Air Austral CEO Marie-Joseph Malé, who is also president of the IOC Airline Committee, said that the IOC-led initiative represented “a major turning point for regional air transport.”
In parallel, the civil aviation authorities of the IOC member states are, through the IOC civil aviation committee, exploring the possibility of establishing a shared regulatory framework, as well as strengthening government competency in areas such as training and safety.
The Vanilla Alliance idea stemmed from an international symposium on air transport in the Indian Ocean region hosted by the IOC in May 2013. Following that symposium, the IOC published a report in January last year called ‘Indianocéania’s Wings’ which demonstrated the measurable and sustainable added value of a coordinated approach to air transport.
The Indian Ocean Commission (IOC) is an intergovernmental organization that was created in 1982 at Port Louis, Mauritius and institutionalized in 1984 by the Victoria Agreement in Seychelles. The IOC is composed of five African Indian Ocean nations: Comoros, Réunion (a department of France), Madagascar, Mauritius and Seychelles. Notwithstanding their different characteristics (Reunion as a French department; Mauritius and Seychelles as Middle-Income Countries whereas Comoros and Madagascar are amongst the Least-Developed Countries), the five islands share geographic proximity, historical and demographic relationships, natural resources and common development issues.
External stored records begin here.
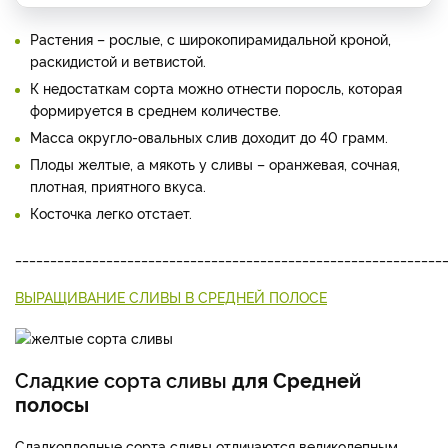
Растения – рослые, с широкопирамидальной кроной,
раскидистой и ветвистой.
К недостаткам сорта можно отнести поросль, которая
формируется в среднем количестве.
Масса округло-овальных слив доходит до 40 грамм.
Плоды желтые, а мякоть у сливы – оранжевая, сочная,
плотная, приятного вкуса.
Косточка легко отстает.
_____________________________________________________________
ВЫРАЩИВАНИЕ СЛИВЫ В СРЕДНЕЙ ПОЛОСЕ
Сладкие сорта сливы
для Средней
полосы
Сладкоплодные сорта сливы отличаются великолепным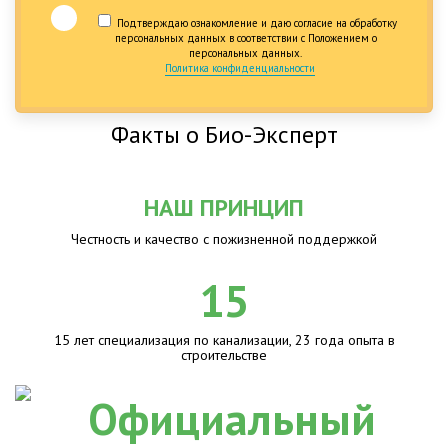
Подтверждаю ознакомление и даю согласие на обработку
персональных данных в соответствии с Положением о
персональных данных.
Политика конфиденциальности
Факты о Био-Эксперт
НАШ ПРИНЦИП
Честность и качество с пожизненной поддержкой
15
15 лет специализация по канализации, 23 года опыта в
строительстве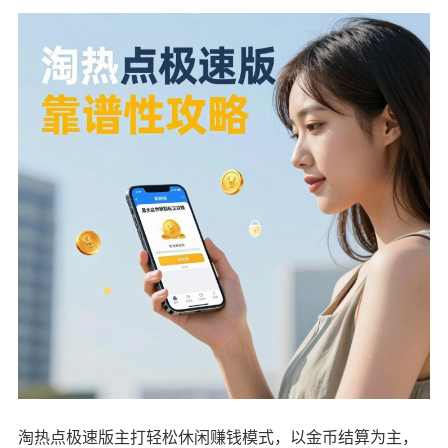
淘热点极速版主打轻松休闲赚钱模式，以金币结算为主，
IOC’s principal mission is to strengthen the ties of friendship between the countries and to be a platform of solidarity for the entire population of the African Indian Ocean region. IOC’s mission also includes development, through projects related to sustainability for the region, aimed at protecting the region, improving the living conditions of the populations and preserving the various natural resources that the countries depend on. Being an organisation regrouping only island states, the IOC has usually championed the cause of small island states in regional and international fora.